**** Given records ****

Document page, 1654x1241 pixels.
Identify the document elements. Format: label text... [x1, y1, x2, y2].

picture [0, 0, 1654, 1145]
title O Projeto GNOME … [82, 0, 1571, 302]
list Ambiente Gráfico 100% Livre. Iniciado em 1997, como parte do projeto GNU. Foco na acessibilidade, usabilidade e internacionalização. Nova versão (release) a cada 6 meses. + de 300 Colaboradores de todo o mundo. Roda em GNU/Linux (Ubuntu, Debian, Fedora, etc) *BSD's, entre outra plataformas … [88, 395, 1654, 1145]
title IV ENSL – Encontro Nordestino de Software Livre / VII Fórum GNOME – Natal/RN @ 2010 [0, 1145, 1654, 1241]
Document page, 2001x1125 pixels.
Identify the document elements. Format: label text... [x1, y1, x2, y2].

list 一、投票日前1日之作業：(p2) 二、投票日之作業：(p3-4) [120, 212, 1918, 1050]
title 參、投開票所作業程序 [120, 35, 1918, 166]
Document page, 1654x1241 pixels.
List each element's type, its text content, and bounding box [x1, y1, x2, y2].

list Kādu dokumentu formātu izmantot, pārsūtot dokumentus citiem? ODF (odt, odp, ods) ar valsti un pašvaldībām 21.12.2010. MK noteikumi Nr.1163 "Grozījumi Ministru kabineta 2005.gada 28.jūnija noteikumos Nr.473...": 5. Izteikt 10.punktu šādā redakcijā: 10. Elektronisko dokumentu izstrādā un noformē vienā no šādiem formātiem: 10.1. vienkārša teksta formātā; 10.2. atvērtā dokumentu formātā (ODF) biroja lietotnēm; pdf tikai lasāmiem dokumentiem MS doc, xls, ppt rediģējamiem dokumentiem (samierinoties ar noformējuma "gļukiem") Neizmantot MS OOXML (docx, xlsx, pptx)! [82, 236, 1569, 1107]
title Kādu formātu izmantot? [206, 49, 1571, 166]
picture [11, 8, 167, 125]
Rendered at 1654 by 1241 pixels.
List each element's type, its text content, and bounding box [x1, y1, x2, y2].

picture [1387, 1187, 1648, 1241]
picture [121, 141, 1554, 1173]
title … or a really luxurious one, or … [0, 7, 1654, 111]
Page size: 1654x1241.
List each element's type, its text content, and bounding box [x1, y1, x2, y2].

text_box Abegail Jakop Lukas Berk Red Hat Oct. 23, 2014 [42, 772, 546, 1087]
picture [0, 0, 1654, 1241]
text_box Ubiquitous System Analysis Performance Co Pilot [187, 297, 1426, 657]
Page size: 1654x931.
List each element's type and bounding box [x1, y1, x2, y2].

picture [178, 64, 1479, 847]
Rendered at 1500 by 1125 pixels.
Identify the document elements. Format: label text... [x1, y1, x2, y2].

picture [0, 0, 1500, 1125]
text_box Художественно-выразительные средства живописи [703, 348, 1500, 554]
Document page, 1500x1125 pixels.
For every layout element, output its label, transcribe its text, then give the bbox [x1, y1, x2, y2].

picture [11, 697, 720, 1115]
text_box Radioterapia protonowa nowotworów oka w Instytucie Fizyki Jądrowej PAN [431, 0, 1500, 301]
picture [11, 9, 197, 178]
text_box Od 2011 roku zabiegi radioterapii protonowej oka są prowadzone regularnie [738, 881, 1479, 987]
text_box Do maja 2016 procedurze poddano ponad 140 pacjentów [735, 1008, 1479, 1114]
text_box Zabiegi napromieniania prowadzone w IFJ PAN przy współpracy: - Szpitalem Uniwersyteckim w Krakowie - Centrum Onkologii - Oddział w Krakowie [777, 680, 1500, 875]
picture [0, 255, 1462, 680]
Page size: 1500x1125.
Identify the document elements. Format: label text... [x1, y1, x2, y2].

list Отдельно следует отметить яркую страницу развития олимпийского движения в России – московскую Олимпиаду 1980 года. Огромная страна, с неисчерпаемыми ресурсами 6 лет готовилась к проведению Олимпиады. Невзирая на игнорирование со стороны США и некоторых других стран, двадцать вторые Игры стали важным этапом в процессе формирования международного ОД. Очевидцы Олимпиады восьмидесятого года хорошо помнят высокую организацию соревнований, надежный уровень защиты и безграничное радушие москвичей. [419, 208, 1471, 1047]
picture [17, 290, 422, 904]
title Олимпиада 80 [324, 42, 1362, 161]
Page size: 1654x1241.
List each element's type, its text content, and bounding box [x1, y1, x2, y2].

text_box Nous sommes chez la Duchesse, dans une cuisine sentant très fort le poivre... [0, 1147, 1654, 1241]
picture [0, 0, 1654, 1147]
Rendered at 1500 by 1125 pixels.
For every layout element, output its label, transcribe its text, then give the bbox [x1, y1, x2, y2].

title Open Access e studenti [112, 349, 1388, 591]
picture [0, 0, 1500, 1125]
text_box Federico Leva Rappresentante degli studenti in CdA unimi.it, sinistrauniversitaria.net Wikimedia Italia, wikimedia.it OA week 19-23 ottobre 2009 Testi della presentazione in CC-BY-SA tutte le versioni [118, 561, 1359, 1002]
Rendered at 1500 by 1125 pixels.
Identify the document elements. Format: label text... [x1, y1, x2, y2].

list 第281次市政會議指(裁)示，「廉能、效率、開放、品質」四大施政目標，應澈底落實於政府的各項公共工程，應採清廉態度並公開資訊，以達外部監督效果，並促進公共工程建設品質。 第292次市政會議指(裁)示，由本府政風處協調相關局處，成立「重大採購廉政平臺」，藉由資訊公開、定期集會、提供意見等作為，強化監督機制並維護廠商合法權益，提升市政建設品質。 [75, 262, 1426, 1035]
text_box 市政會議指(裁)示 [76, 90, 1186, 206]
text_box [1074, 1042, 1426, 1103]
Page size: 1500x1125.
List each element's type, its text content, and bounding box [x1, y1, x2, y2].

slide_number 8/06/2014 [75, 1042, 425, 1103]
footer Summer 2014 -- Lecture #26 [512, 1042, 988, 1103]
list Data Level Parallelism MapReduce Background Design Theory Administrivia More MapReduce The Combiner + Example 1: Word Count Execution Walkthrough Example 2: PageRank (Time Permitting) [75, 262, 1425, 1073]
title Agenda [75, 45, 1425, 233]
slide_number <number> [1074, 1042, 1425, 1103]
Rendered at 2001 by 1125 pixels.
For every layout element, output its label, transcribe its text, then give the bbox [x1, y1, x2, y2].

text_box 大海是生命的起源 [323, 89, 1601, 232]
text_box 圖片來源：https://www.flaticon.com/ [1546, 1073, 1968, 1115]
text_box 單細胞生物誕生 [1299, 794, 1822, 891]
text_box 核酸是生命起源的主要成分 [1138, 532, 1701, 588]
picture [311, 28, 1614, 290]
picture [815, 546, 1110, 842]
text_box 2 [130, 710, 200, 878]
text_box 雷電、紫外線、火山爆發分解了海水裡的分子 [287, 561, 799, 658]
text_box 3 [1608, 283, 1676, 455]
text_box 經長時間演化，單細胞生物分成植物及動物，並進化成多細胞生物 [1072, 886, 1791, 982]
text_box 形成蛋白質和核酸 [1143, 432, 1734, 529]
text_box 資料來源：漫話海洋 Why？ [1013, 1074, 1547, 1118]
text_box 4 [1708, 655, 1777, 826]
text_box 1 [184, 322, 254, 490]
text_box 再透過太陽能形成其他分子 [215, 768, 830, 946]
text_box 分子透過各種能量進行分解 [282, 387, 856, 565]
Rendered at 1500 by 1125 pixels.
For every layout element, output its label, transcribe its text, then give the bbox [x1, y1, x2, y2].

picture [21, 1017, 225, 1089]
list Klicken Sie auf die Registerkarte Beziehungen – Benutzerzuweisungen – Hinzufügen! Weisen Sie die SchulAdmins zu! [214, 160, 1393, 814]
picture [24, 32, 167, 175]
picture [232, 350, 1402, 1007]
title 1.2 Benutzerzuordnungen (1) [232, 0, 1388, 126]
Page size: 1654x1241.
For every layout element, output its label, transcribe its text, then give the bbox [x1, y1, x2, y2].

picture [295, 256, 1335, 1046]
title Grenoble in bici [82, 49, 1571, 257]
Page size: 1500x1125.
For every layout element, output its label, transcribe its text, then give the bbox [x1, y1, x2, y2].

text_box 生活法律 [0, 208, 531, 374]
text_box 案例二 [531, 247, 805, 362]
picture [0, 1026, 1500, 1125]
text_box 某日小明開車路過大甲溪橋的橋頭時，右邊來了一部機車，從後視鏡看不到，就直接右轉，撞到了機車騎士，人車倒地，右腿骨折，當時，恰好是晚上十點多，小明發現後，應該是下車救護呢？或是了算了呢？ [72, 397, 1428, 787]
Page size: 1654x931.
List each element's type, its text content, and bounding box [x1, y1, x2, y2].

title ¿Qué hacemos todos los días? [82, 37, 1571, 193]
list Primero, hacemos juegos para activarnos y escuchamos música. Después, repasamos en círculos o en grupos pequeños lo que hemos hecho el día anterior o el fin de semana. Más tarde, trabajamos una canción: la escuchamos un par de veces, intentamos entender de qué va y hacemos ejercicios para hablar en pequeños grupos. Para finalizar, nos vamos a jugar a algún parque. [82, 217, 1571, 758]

****

Write out the data from the line with "Document page, 2001x1125 pixels." up to and including the line with "text_box Художественно-выразительные средства" as a numbered list, leaving out blank lines.

1. Document page, 2001x1125 pixels.
2. Identify the document elements. Format: label text... [x1, y1, x2, y2].
3. list 一、投票日前1日之作業：(p2) 二、投票日之作業：(p3-4) [120, 212, 1918, 1050]
4. title 參、投開票所作業程序 [120, 35, 1918, 166]
5. Document page, 1654x1241 pixels.
6. List each element's type, its text content, and bounding box [x1, y1, x2, y2].
7. list Kādu dokumentu formātu izmantot, pārsūtot dokumentus citiem? ODF (odt, odp, ods) ar valsti un pašvaldībām 21.12.2010. MK noteikumi Nr.1163 "Grozījumi Ministru kabineta 2005.gada 28.jūnija noteikumos Nr.473...": 5. Izteikt 10.punktu šādā redakcijā: 10. Elektronisko dokumentu izstrādā un noformē vienā no šādiem formātiem: 10.1. vienkārša teksta formātā; 10.2. atvērtā dokumentu formātā (ODF) biroja lietotnēm; pdf tikai lasāmiem dokumentiem MS doc, xls, ppt rediģējamiem dokumentiem (samierinoties ar noformējuma "gļukiem") Neizmantot MS OOXML (docx, xlsx, pptx)! [82, 236, 1569, 1107]
8. title Kādu formātu izmantot? [206, 49, 1571, 166]
9. picture [11, 8, 167, 125]
10. Rendered at 1654 by 1241 pixels.
11. List each element's type, its text content, and bounding box [x1, y1, x2, y2].
12. picture [1387, 1187, 1648, 1241]
13. picture [121, 141, 1554, 1173]
14. title … or a really luxurious one, or … [0, 7, 1654, 111]
15. Page size: 1654x1241.
16. List each element's type, its text content, and bounding box [x1, y1, x2, y2].
17. text_box Abegail Jakop Lukas Berk Red Hat Oct. 23, 2014 [42, 772, 546, 1087]
18. picture [0, 0, 1654, 1241]
19. text_box Ubiquitous System Analysis Performance Co Pilot [187, 297, 1426, 657]
20. Page size: 1654x931.
21. List each element's type and bounding box [x1, y1, x2, y2].
22. picture [178, 64, 1479, 847]
23. Rendered at 1500 by 1125 pixels.
24. Identify the document elements. Format: label text... [x1, y1, x2, y2].
25. picture [0, 0, 1500, 1125]
26. text_box Художественно-выразительные средства живописи [703, 348, 1500, 554]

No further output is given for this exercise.